Por que fritura faz mal ao ser humano?

Neste post vamos entender por que a fritura faz mal ao corpo olhando para a estrutura molecular dos macro e micronutrientes!

O corpo humano é como uma máquina altamente complexa que, se receber o combustível correto, executa infinitas funções ao mesmo tempo, gerando resultados que garantem sua homeostase, isto é, sua integridade, além de garantir a integridade do meio em que o ser humano vive.

Mas qual seria o combustível correto? Qual a fonte deste combustível? E por que comer farinhas e frituras faria tão mal?
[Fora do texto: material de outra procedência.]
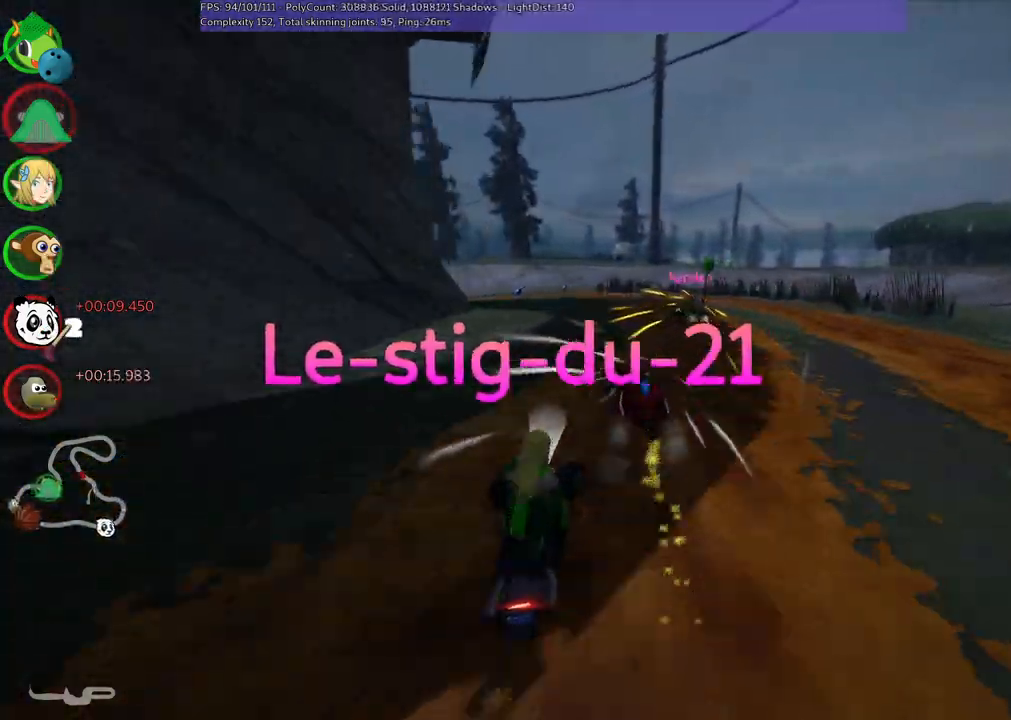
{"keys": [], "events": [[33, "left", "down"], [33, "up", "up"], [67, "right", "up"], [350, "up", "down"], [400, "m", "up"], [500, "left", "up"], [500, "up", "up"]]}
O corpo humano em simbiose com a Natureza: uma engenharia perfeita

Um motor que foi feito para funcionar a gasolina possui componentes capazes de gerar combustão e assim funcionar corretamente. Se colocarmos álcool com gasolina neste motor, ele vai funcionar por menos tempo, terá um baixo rendimento e, a longo prazo, esse combustível adulterado vai deteriorar todos os componentes que não são resistentes a corrosão do álcool.

Assim também funciona o nosso organismo. Possuímos receptores específicos para receber o combustível correto, que vai interagir harmoniosamente com os outros componentes químicos dos nossos motores, mantendo o equilíbrio e o perfeito funcionamento. 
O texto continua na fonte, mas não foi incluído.